*** Extract provided Section Begins ***
This patch changes the type of imbalance to be u64. With increased sched load
resolution, it is possible for a runqueue to have a sched weight of 2^32, and
imbalance needs to be updated to u64 to handle this case.

Signed-off-by: Nikhil Rao <[email protected]>
---
include/linux/sched.h | 2 +-
kernel/sched_fair.c | 24 ++++++++++++------------
kernel/sched_stats.h | 2 +-
3 files changed, 14 insertions(+), 14 deletions(-)

diff --git a/include/linux/sched.h b/include/linux/sched.h
index 546a418..2d9689a 100644
--- a/include/linux/sched.h
+++ b/include/linux/sched.h
@@ -945,10 +945,10 @@ struct sched_domain {

#ifdef CONFIG_SCHEDSTATS
/* load_balance() stats */
+ u64 lb_imbalance[CPU_MAX_IDLE_TYPES];
unsigned int lb_count[CPU_MAX_IDLE_TYPES];
unsigned int lb_failed[CPU_MAX_IDLE_TYPES];
unsigned int lb_balanced[CPU_MAX_IDLE_TYPES];
- unsigned int lb_imbalance[CPU_MAX_IDLE_TYPES];
unsigned int lb_gained[CPU_MAX_IDLE_TYPES];
unsigned int lb_hot_gained[CPU_MAX_IDLE_TYPES];
unsigned int lb_nobusyg[CPU_MAX_IDLE_TYPES];
diff --git a/kernel/sched_fair.c b/kernel/sched_fair.c
index 8478aac..ab2d1c9 100644
--- a/kernel/sched_fair.c
+++ b/kernel/sched_fair.c
@@ -2497,7 +2497,7 @@ static inline void update_sd_power_savings_stats(struct sched_group *group,
* Else returns 0.
*** Extract provided Section Ends ***
**Request 1:**
Answer these from the scheduler patch text:
(a) What type does the patch give to imbalance?
(b) How many files does the patch change?
(c) In include/linux/sched.h, what type did lb_imbalance have before the change?
**Request 2:** Write the next part of the scheduler patch, picking up after its last line, "* Else returns 0."
The lines that come after the patch text aren't needed for anything here.
*** Given records Section Begins ***
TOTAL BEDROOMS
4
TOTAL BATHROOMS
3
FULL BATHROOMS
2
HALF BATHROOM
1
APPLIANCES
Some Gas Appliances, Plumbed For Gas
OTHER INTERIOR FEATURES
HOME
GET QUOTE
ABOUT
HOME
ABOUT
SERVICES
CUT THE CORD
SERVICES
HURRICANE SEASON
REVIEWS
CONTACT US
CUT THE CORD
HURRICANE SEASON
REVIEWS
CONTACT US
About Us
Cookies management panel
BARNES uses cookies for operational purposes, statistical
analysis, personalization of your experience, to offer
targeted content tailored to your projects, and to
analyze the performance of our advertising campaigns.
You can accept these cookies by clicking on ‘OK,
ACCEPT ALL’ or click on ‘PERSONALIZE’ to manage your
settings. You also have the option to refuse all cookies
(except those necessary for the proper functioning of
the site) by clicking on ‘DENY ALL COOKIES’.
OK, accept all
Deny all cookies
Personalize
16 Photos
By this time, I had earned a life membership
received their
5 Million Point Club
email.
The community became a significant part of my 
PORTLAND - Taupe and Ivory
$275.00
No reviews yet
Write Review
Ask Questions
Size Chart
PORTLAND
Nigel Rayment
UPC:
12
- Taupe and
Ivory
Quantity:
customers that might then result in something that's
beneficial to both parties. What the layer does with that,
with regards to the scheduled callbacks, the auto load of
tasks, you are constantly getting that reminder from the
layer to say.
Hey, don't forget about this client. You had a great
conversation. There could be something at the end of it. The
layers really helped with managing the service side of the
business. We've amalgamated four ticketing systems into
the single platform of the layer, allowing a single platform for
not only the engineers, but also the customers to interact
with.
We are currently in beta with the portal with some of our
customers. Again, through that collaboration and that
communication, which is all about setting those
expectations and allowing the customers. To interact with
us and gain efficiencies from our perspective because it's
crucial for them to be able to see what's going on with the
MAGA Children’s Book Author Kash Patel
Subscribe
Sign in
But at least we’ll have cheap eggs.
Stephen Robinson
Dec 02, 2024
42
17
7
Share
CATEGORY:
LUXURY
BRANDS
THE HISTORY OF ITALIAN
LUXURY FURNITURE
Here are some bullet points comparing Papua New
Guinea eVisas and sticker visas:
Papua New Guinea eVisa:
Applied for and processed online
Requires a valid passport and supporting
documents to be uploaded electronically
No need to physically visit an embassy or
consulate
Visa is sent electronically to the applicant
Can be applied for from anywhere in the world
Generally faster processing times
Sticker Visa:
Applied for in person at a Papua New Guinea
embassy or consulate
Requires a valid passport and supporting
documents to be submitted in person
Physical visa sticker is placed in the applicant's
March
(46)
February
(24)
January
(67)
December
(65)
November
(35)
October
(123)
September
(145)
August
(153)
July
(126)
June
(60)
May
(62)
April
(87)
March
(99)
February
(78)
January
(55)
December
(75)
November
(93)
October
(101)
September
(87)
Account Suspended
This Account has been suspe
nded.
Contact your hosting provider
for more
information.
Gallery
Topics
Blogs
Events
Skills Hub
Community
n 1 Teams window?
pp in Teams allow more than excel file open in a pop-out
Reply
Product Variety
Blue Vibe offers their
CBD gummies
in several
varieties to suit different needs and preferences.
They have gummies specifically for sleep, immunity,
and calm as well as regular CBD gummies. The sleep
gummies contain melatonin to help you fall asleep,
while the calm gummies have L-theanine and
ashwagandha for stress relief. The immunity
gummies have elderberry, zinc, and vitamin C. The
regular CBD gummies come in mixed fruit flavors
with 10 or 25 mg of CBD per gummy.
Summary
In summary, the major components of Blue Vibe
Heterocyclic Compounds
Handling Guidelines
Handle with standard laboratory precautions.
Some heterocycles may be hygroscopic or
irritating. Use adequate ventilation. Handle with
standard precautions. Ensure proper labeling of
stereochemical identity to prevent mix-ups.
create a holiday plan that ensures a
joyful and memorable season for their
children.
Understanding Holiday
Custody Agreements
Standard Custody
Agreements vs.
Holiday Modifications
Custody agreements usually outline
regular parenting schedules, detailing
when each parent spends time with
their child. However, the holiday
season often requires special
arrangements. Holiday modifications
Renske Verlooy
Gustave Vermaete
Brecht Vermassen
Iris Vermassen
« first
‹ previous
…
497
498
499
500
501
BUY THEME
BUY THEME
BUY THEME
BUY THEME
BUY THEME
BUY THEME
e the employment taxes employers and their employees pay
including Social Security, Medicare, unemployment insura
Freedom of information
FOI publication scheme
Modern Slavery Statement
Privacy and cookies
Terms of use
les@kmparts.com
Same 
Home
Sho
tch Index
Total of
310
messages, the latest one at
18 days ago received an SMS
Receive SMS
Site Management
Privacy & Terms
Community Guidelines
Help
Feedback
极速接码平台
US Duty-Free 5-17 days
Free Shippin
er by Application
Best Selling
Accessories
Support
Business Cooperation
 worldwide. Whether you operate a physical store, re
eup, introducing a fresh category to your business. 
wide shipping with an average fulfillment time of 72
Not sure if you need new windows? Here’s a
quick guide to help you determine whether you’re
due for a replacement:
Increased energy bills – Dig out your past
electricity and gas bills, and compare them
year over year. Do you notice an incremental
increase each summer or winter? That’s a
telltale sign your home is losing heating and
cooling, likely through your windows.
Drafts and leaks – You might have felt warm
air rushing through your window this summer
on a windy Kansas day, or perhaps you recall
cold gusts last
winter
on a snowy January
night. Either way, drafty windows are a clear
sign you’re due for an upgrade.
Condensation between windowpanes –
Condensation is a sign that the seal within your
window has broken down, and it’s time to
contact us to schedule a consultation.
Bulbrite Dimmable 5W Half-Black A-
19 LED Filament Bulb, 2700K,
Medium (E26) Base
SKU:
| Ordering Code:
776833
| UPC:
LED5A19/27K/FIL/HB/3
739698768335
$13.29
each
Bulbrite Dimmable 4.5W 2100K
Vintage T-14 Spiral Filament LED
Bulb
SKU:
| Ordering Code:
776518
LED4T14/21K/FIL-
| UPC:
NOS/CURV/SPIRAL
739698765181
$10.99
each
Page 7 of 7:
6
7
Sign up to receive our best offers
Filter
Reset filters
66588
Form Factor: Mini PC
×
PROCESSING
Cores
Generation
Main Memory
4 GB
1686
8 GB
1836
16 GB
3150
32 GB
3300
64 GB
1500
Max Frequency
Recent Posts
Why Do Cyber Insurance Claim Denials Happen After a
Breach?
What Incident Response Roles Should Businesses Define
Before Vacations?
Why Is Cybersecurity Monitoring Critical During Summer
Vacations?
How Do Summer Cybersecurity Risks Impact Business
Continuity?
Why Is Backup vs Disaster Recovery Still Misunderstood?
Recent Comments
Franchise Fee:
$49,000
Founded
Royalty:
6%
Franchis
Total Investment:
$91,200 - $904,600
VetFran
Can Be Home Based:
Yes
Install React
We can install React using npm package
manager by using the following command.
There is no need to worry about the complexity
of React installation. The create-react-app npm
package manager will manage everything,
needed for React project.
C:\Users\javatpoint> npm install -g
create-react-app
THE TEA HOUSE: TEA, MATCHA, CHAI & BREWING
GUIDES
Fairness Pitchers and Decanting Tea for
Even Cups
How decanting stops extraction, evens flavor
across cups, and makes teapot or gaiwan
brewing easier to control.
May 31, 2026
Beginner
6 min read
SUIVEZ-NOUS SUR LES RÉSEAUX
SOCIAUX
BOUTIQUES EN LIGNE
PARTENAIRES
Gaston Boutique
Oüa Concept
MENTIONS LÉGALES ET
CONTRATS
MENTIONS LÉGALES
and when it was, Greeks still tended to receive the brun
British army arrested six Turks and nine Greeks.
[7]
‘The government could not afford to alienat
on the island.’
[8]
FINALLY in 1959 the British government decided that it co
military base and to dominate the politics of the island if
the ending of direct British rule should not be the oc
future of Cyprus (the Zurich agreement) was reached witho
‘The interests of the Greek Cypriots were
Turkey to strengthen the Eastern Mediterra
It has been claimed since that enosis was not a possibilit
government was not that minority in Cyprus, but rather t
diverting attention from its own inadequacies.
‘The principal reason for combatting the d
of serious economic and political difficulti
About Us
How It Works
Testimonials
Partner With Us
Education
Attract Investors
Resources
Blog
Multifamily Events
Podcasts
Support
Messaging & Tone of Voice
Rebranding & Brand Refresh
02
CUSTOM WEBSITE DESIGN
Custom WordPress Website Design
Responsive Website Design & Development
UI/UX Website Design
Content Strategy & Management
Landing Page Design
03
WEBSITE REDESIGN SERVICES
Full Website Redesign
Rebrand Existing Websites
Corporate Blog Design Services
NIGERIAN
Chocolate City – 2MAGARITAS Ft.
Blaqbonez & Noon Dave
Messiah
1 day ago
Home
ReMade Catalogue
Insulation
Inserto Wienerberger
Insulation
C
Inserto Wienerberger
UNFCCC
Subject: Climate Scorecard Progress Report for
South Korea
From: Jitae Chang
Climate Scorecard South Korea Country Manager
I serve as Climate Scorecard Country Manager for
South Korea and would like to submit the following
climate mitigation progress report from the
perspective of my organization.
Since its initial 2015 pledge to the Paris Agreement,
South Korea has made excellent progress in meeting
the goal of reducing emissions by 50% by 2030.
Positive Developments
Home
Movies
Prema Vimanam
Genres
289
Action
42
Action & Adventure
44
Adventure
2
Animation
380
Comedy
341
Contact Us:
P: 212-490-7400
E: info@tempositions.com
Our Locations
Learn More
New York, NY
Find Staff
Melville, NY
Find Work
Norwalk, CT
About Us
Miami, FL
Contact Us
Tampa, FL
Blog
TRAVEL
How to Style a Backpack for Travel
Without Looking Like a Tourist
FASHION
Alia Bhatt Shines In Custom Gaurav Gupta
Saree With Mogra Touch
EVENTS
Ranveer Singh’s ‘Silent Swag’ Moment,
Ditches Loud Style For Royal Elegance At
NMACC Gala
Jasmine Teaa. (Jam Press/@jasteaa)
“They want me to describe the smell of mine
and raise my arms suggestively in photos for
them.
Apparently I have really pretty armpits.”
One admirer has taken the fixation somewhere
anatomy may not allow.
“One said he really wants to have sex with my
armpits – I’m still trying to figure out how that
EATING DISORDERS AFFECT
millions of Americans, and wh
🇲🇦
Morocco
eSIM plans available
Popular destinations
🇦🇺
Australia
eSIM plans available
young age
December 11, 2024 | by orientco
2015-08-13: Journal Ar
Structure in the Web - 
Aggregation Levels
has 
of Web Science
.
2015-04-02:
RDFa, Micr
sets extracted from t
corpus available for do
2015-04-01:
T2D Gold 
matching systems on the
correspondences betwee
*** Given records Section Ends ***
**Answer box 1:**
(a) u64
(b) Three
(c) unsigned int

**Answer box 2:**
*/
static inline int check_power_save_busiest_group(struct sd_lb_stats *sds,
- int this_cpu, unsigned long *imbalance)
+ int this_cpu, u64 *imbalance)
{
if (!sds->power_savings_balance)
return 0;
@@ -2526,7 +2526,7 @@ static inline void update_sd_power_savings_stats(struct sched_group *group,
}

static inline int check_power_save_busiest_group(struct sd_lb_stats *sds,
- int this_cpu, unsigned long *imbalance)
+ int this_cpu, u64 *imbalance)
{
return 0;
}
@@ -2916,7 +2916,7 @@ int __weak arch_sd_sibling_asym_packing(void)
*/
static int check_asym_packing(struct sched_domain *sd,
struct sd_lb_stats *sds,
- int this_cpu, unsigned long *imbalance)
+ int this_cpu, u64 *imbalance)
{
int busiest_cpu;

@@ -2943,8 +2943,8 @@ static int check_asym_packing(struct sched_domain *sd,
* @this_cpu: The cpu at whose sched_domain we're performing load-balance.
* @imbalance: Variable to store the imbalance.
*/
-static inline void fix_small_imbalance(struct sd_lb_stats *sds,
- int this_cpu, unsigned long *imbalance)
+static inline
+void fix_small_imbalance(struct sd_lb_stats *sds, int this_cpu, u64 *imbalance)
{
u64 tmp, pwr_now = 0, pwr_move = 0;
unsigned int imbn = 2;
@@ -3014,8 +3014,8 @@ static inline void fix_small_imbalance(struct sd_lb_stats *sds,
* @this_cpu: Cpu for which currently load balance is being performed.
* @imbalance: The variable to store the imbalance.
*/
-static inline void calculate_imbalance(struct sd_lb_stats *sds, int this_cpu,
- unsigned long *imbalance)
+static inline
+void calculate_imbalance(struct sd_lb_stats *sds, int this_cpu, u64 *imbalance)
{
u64 max_pull, load_above_capacity = ~0ULL;

@@ -3103,9 +3103,9 @@ static inline void calculate_imbalance(struct sd_lb_stats *sds, int this_cpu,
* put to idle by rebalancing its tasks onto our group.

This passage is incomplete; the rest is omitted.